La peur du « gendarme » s’est évanouie, pouvait-on lire dans un article du Figaro publié en août 2020 au sujet d’un rapport du ministère de l’Intérieur consacré aux refus d’obtempérer. Le quotidien pointait du doigt « une frange de la population en rupture avec les valeurs qui cimentent notre société ».

En guise de « frange de la population en rupture » avec nos valeurs, un équipage de policiers a pris en chasse, vendredi 17 septembre, à l’heure du laitier, un des patrons de la police parisienne au sein de la préfecture de police (PP). Sa Skoda grise, sans marque distinctive, appartenant au contingent de véhicules attribués à la DSPAP (Direction de la sécurité de proximité de l’agglomération parisienne), qui a autorité sur tous les effectifs policiers des commissariats, grille un premier feu rouge à l’angle de la rue Geoffroy-Saint-Hilaire et de la rue Poliveau, dans le 5e arrondissement de Paris.

Voie à contresens

Les gardiens de la paix décident alors de mettre en action leurs avertisseurs lumineux. Ils ne sont d’aucun effet sur l’automobiliste, qui continue sa route malgré, en outre, des appels de phares. Il est 7 h 30 du matin, les fonctionnaires de police ne souhaitent pas affoler tout le quartier. Le conducteur poursuit son trajet et franchit un deuxième feu rouge, cette fois du côté de la rue Buffon. C’en est trop : les policiers actionnent leurs avertisseurs sonores. Le refus d’obtempérer est caractérisé : le délinquant routier accélère, prend une voie à contresens et zigzague entre les véhicules.

La chasse perdure jusqu’au boulevard Saint-Germain. Arrivé rue des Bernardins, le fugitif ne peut plus avancer, il est bloqué par le flot de la circulation, les automobilistes respectueux des règles s’étant, eux, arrêtés au rouge. Deux policiers descendent de leur véhicule sérigraphié, armes chaussées, et remontent à pied vers le conducteur dangereux pour lui-même et pour les autres.

Épaulettes à feuilles de chêne

C’est la stupéfaction pour ces policiers du rang : l’homme qui conduit porte la chemise blanche et les épaulettes ornées de feuilles de chêne des patrons de la préfecture de police. Surpris mais professionnels, les fonctionnaires osent demander des comptes à travers la vitre du conducteur. Le haut fonctionnaire fait mine de ne rien voir et profite du passage au vert pour repasser la première et fausser compagnie aux agents.
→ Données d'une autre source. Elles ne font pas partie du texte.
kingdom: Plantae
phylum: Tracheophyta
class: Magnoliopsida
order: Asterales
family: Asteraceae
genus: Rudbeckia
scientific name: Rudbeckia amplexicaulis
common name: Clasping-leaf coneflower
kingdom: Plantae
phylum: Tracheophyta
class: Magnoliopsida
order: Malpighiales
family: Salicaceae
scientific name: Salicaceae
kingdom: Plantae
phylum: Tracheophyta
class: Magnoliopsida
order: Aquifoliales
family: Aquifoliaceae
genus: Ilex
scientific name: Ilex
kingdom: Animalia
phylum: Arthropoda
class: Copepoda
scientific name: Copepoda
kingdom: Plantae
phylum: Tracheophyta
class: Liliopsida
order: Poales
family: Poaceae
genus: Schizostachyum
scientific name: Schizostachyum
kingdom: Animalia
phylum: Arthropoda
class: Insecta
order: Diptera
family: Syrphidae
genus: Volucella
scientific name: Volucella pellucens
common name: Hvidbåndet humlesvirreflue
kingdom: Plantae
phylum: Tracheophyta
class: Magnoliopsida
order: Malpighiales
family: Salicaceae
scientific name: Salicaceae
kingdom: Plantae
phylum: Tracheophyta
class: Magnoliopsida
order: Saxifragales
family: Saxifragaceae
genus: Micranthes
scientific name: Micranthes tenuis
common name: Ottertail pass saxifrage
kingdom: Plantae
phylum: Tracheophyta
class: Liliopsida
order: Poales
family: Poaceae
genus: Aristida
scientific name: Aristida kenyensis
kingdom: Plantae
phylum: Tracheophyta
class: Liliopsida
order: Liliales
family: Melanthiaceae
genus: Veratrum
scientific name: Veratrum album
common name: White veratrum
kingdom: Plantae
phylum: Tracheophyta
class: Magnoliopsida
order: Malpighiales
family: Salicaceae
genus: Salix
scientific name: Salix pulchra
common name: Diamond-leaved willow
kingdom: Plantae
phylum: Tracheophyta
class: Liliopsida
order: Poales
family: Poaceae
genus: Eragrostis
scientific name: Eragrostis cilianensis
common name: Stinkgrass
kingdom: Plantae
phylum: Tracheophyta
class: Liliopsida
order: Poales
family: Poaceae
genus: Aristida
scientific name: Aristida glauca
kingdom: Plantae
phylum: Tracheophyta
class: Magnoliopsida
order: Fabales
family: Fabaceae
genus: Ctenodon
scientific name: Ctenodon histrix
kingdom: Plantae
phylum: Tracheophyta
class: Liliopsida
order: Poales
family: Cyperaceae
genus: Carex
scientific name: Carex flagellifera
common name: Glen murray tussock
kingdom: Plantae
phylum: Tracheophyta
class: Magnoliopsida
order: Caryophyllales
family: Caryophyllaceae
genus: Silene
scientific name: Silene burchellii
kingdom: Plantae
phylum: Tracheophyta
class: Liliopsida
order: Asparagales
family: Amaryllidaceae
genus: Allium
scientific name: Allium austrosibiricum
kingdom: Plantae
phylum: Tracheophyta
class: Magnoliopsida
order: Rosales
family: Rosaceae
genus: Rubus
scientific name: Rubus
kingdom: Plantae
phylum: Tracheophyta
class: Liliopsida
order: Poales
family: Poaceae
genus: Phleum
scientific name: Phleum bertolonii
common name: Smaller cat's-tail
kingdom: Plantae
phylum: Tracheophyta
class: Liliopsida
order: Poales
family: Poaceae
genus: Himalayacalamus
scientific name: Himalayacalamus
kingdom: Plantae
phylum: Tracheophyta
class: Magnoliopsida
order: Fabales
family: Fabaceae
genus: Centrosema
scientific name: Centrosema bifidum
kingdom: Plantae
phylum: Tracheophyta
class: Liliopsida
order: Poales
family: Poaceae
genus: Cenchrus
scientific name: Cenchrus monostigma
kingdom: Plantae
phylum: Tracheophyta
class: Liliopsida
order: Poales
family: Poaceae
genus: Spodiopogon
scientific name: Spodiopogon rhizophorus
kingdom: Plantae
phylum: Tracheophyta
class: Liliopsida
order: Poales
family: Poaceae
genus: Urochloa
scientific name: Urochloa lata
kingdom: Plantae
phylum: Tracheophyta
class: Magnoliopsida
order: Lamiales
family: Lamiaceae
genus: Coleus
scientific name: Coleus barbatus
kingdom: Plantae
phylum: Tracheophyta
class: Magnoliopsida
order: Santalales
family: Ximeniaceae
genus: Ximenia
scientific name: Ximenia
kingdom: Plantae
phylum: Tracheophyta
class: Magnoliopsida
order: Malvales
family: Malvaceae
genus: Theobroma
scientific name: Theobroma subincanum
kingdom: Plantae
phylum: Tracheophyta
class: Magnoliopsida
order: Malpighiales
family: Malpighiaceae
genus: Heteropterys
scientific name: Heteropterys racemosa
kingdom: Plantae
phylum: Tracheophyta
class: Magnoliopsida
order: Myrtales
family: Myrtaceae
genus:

Ce ponte de la DSPAP utilise une voiture banalisée pour ne pas attirer l’attention sur ses fonctions là où il vit. Le véhicule ne comporte donc ni gyrophare ni pare-soleil « Police ». Ce qui ne l’autorise pas pour autant à rouler sans respecter le Code de la route, bien au contraire.

On ignorait ce matin si le service de déontologie et de soutien aux effectifs (SDSE), organe d’inspection et de contrôle de la DSPAP, a été saisi. Pour auditionner l’un de ses chefs ? Il est peu probable, en revanche, que la police des polices enquête sur cette affaire malgré un rapport circonstancié conservé par la hiérarchie de la PP. À la DSPAP, on reconnaît l’existence de ce rapport sans admettre la réalité du refus d’obtempérer, qui « serait plutôt le résultat d’une incompréhension entre les protagonistes ». Interrogé, le cabinet du préfet n’a pas encore réagi.

Un refus d’obtempérer toutes les 30 minutes

Selon le ministère de l’Intérieur, un refus d’obtempérer est commis toutes les 30 minutes en France. En début d’année, Gérald Darmanin, le ministre de l’Intérieur, alertait sur ce phénomène : « Un refus d’obtempérer est recensé toutes les 20 minutes en zone gendarmerie et toutes les 30 minutes en zone police. Onze policiers et gendarmes sont morts dans l’exercice de leurs fonctions en 2020, dont la moitié à cause d’un refus d’obtempérer. »

Ne pas s’arrêter aux injonctions des policiers ou des gendarmes est pourtant passible d’un an d’emprisonnement et de 7 500 euros d’amende. Parfois, les risques de forcer un contrôle sont bien plus élevés encore : ils peuvent se solder par la mort du fonctionnaire ou bien de l’automobiliste.